Newswise — There’s no drug that reliably helps fractured or damaged bones regenerate. And, for patients recovering from bone cancer, the environment inside the body is working against healing.
Priya Premnath, assistant professor of biomedical engineering, has received the 2026 Shaw Early Career Research Award to study a dual approach to bone cancer treatment and recovery. With $200,000 in seed funding, she will explore how stem cells can be directed to heal bone after surgery without triggering new cancer growth.
The annual award, established by the Greater Milwaukee Foundation, supports research in biochemistry, biological sciences and cancer by early career scientists at UW-Madison and UW-Milwaukee. The award is made possible by the late James D. and Dorothy Shaw, donors to the foundation.
Stem cells are the body’s shapeshifters. In a healthy environment, they begin as generic cells and mature into specific kinds, such as bone, liver or kidney cells. But in a cancer-promoting environment, the same process might reignite the disease instead.
Premnath has a novel idea to guide stem cells to become committed bone cells instead of new cancer cells.

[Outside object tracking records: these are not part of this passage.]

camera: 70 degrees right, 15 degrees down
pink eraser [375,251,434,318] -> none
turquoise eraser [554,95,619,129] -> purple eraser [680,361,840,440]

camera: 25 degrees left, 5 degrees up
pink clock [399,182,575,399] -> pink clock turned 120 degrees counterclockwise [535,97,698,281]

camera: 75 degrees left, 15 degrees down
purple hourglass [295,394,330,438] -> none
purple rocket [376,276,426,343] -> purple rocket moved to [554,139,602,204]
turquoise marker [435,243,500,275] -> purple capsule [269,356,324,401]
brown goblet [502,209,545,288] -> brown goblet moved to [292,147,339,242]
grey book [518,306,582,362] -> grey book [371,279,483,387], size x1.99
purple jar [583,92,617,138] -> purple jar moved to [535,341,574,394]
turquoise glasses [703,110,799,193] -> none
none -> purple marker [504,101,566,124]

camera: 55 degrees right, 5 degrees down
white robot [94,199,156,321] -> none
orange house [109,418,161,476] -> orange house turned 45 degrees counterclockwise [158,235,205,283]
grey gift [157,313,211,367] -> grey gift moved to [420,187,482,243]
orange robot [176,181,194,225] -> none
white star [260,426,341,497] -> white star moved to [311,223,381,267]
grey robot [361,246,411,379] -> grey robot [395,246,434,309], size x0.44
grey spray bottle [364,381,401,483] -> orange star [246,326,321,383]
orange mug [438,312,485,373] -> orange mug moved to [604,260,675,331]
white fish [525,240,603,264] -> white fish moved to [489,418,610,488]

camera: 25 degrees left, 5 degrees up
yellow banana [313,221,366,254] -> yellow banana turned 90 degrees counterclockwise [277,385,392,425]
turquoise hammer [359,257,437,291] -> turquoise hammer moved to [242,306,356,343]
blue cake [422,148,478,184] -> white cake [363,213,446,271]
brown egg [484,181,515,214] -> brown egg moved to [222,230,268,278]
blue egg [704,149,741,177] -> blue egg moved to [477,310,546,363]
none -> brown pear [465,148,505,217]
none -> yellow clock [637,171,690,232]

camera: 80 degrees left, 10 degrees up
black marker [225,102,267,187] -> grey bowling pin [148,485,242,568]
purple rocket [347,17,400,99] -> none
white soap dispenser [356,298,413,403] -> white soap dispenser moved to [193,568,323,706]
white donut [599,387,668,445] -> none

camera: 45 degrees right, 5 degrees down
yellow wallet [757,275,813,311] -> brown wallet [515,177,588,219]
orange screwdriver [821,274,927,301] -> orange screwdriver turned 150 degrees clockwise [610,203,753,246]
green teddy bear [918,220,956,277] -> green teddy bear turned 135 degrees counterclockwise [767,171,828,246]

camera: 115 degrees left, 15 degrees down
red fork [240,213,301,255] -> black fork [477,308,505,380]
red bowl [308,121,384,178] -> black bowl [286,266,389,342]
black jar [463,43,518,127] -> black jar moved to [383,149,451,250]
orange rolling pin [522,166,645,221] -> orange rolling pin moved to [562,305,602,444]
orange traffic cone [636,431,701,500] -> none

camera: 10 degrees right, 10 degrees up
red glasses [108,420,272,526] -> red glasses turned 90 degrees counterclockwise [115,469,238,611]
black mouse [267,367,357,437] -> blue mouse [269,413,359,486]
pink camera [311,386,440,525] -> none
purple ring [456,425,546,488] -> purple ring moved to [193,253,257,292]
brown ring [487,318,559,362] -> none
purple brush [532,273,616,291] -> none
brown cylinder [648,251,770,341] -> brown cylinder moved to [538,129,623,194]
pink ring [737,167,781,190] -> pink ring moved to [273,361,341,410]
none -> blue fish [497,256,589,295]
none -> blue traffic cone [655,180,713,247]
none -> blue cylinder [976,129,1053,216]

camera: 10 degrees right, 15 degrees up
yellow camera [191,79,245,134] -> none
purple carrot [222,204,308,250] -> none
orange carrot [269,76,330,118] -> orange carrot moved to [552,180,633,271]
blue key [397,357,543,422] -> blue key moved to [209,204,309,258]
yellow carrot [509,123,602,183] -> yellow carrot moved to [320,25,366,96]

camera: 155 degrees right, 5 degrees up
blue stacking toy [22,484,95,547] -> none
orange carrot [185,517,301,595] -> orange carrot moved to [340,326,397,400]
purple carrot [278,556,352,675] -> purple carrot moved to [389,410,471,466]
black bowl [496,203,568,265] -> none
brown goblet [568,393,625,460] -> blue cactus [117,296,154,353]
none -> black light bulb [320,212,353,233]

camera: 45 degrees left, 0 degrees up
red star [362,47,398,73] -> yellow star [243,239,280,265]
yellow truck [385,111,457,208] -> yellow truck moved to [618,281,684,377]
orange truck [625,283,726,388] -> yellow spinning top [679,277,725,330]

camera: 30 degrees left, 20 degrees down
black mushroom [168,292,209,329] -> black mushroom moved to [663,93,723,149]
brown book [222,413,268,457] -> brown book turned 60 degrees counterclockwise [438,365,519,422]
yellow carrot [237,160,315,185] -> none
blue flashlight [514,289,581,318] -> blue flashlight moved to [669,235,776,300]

She will study whether a certain drug designed to kill cancer could also help rebuild bone after removal of tumors. For it to work, stem cells in the location would have to be commissioned to mature into bone cells in a cancer-primed environment.
A compound used by researchers to kill cancer cells, UC2288 works by inhibiting a gene known as p21. Premnath suspects the gene causes stem cells to mature differently depending on what environment they are surrounded by.
Even before Premnath became aware of the drug, she and her lab members had already found that inhibiting p21 had an effect on stem cells in healthy tissue. It seemed to help bone fractures heal because the stem cells in the location of injury were being nudged into becoming bone cells.
In searching for a non-invasive treatment for bone fractures, Premnath looked for existing drugs that blocked the gene – and uncovered UC2288.
Now she wants to see if UC2288 can accomplish both staving off cancer expansion while also fostering healing after bone surgery.
The approach has shown potential.
In lab studies, Premnath found that she didn’t need high, cancer-killing doses of the drug to see an effect on stem cells. At much lower concentrations, UC2288 still changed how the cells behaved – even in environments designed to mimic cancer conditions.
For patients, especially young people with bone cancers like osteosarcoma, the implications could be significant. These cancers often strike near growth plates – areas where bones are actively lengthening during puberty.
The project could also verify a new idea about bone regeneration.
Evidence from other recent research suggests that stem cells have a middle stage in the transformation to bone cells. They first become cartilage cells. The cartilage serves as a kind of template that is later replaced by bone.
Premnath hopes to uncover what is happening during this process.
Along with chemical signals, Premnath’s team suspects that mechanical forces also help trigger cartilage cells to become bone cells. That insight has inspired her team to investigate a second question.
“Why not just go straight to using cartilage cells and use our mechanical methods to prompt them into a bone cells?” she asked. “This would make it much safer to use stem cells, opening the door for their increased use in cancer treatment.”
It would mark a shift in thinking, from trying to control stem cells that have a high propensity to revert to cancer, to working with more stable, committed cells, she said.